======== Data for this exercise ========
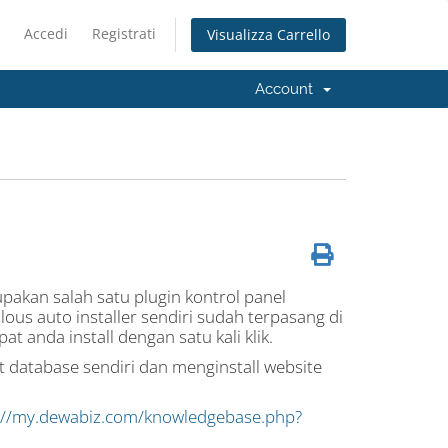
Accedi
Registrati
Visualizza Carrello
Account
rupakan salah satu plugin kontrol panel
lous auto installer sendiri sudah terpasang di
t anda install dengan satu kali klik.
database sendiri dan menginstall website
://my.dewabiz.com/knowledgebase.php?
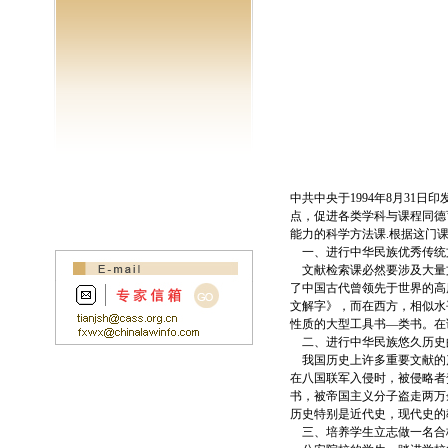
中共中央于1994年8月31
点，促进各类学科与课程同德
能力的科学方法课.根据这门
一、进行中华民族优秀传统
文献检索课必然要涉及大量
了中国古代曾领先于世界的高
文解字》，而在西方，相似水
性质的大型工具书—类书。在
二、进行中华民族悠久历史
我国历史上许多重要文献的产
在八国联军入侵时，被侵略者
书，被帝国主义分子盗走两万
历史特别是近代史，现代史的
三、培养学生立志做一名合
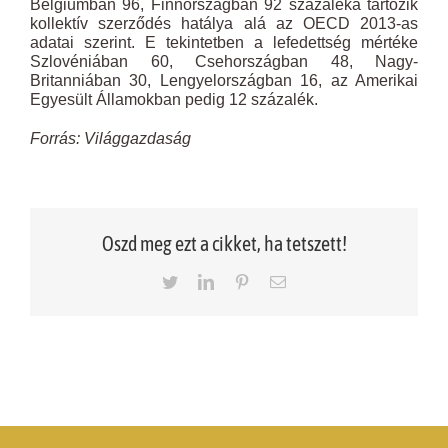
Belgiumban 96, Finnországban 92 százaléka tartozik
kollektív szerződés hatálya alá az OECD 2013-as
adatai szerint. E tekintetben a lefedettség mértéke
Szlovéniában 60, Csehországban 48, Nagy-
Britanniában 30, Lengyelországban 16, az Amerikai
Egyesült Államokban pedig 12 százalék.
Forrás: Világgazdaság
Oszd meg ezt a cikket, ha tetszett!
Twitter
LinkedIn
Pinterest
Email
========
### [Your task]
For this exercise, please copy exactly the lines from the one holding "Britanniában 30, Lengyelországban" through the end of the records, the first and last included.

### [Output for this task]
Britanniában 30, Lengyelországban 16, az Amerikai
Egyesült Államokban pedig 12 százalék.
Forrás: Világgazdaság
Oszd meg ezt a cikket, ha tetszett!
Twitter
LinkedIn
Pinterest
Email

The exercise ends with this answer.